Die Arbeit des NDR Rundfunkrats: Ausführliche Bilanz der Amtsperiode 1997 - 2002

1997

Gemäß NDR-Staatsvertrag konstituierte sich der NDR Rundfunkrat nach Ablauf seiner fünfjährigen Amtszeit am 23. Mai 1997 neu. Mit 34 von 58 Mitgliedern bestand der Rundfunkrat erstmals mehrheitlich aus Frauen. Am 13. Juni nahm das Gremium als eine seiner ersten Aufgaben die Wahl der Mitglieder des NDR Verwaltungsrates vor.

Der Rundfunkrat sah seine Hauptaufgabe in der Unterstützung und kritischen Begleitung der Ziele des NDR, sowohl im Fernsehen wie auch im Hörfunk Programme auf hohem Niveau anzubieten. Der Rundfunkrat und seine Ausschüsse unterstützten den NDR in seinem Bestreben, sich mit seinen Programmen für Mehrheiten und Minderheiten auf dem Medienmarkt leistungsstark und wettbewerbsfähig zu behaupten.

Der NDR Rundfunkrat setzte sich in Resolutionen nachdrücklich dafür ein, dass Direktübertragungen von Ereignissen besonderer gesellschaftlicher Bedeutung und insbesondere sportliche Großveranstaltungen auch zukünftig im freien Fernsehen ohne zusätzliche Kosten für den Zuschauer empfangbar sein müssen.
+-------+
> ARBEITSAUFTRAG 1: Gib den Abschnitt der Bilanz des NDR Rundfunkrats von „Der NDR Rundfunkrat setzte“ bis einschließlich „empfangbar sein müssen.“ unverändert aus.
> ARBEITSAUFTRAG 2: Prüfe anhand der Bilanz des NDR Rundfunkrats, ob folgende Aussagen zutreffen, und belege jede Antwort mit Ja oder Nein sowie den entscheidenden Worten als wörtlichem Zitat: (a) Der Rundfunkrat konstituierte sich am 23. Mai 1997 neu. (b) Der Rundfunkrat bestand 1997 erstmals mehrheitlich aus Männern. (c) Am 13. Juni wählte das Gremium die Mitglieder des NDR Verwaltungsrates.

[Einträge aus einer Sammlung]
+-------+
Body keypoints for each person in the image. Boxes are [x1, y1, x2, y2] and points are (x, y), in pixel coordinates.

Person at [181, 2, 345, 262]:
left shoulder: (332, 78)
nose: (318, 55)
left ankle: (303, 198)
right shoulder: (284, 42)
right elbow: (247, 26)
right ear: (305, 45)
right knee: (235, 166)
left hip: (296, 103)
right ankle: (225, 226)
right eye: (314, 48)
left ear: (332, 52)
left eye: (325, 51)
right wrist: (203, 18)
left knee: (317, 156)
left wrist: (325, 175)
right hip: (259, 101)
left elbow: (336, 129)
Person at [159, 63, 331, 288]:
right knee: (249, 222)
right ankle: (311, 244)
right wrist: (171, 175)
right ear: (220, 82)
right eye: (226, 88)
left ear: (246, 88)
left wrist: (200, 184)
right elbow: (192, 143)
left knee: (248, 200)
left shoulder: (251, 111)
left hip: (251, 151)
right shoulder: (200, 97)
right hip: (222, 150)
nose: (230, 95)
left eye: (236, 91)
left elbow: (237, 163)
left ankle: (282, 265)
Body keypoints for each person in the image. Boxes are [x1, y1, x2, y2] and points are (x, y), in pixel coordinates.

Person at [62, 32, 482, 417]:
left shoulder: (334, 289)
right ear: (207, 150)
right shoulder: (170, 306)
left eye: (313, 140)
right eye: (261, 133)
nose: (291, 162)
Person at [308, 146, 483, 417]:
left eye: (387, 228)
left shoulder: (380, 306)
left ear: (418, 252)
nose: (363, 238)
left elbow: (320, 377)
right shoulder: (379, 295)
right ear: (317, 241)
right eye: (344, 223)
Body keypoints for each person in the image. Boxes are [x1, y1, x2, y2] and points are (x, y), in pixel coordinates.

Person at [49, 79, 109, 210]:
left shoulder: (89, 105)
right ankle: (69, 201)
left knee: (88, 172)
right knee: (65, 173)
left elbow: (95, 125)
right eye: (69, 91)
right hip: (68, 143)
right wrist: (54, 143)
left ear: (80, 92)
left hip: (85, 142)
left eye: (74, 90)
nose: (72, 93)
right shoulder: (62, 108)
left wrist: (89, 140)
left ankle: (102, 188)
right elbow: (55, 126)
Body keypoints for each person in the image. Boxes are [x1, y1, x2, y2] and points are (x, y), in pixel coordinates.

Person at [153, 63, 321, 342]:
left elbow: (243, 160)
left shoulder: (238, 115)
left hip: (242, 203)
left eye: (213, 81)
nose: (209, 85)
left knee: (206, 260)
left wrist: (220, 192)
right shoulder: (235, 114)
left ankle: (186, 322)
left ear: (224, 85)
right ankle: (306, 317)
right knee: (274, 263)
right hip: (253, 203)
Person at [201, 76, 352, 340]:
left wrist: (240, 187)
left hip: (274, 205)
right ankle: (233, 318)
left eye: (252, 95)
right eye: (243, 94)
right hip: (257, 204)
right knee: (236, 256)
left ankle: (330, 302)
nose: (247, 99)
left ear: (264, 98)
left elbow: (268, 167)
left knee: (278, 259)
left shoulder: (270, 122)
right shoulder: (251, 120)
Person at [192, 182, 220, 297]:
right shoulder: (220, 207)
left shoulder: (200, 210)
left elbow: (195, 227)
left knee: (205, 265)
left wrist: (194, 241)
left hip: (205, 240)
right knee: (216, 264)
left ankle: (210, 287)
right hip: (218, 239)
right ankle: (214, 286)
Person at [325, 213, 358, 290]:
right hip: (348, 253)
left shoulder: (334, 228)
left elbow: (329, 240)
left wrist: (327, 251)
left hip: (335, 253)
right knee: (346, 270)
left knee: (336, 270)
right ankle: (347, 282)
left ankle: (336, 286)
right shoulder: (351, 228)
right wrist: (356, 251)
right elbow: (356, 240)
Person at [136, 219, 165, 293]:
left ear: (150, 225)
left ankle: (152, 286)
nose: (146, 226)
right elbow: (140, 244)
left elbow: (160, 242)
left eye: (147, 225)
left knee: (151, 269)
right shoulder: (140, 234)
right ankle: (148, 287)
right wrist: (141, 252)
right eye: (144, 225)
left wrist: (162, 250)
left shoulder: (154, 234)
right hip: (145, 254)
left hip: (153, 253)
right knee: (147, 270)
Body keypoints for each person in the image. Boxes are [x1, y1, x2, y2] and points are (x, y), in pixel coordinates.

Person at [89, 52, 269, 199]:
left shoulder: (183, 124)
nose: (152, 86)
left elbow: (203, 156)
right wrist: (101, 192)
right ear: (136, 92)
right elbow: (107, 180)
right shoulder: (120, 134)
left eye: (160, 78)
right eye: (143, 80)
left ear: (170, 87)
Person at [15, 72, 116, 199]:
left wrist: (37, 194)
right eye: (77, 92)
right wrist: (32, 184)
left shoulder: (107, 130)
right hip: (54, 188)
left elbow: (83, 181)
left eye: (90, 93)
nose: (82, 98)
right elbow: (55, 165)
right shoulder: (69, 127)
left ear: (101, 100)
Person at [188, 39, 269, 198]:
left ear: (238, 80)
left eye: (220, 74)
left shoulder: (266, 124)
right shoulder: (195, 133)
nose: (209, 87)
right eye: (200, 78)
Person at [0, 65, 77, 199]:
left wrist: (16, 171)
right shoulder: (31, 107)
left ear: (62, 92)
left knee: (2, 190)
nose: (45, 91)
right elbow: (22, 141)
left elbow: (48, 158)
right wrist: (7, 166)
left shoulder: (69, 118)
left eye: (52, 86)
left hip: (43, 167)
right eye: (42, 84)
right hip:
+-------+
> AUSGABE 1:
Der NDR Rundfunkrat setzte sich in Resolutionen nachdrücklich dafür ein, dass Direktübertragungen von Ereignissen besonderer gesellschaftlicher Bedeutung und insbesondere sportliche Großveranstaltungen auch zukünftig im freien Fernsehen ohne zusätzliche Kosten für den Zuschauer empfangbar sein müssen.

> AUSGABE 2:
(a) Ja: „konstituierte sich der NDR Rundfunkrat nach Ablauf seiner fünfjährigen Amtszeit am 23. Mai 1997 neu“
(b) Nein: „Mit 34 von 58 Mitgliedern bestand der Rundfunkrat erstmals mehrheitlich aus Frauen.“
(c) Ja: „Am 13. Juni nahm das Gremium als eine seiner ersten Aufgaben die Wahl der Mitglieder des NDR Verwaltungsrates vor.“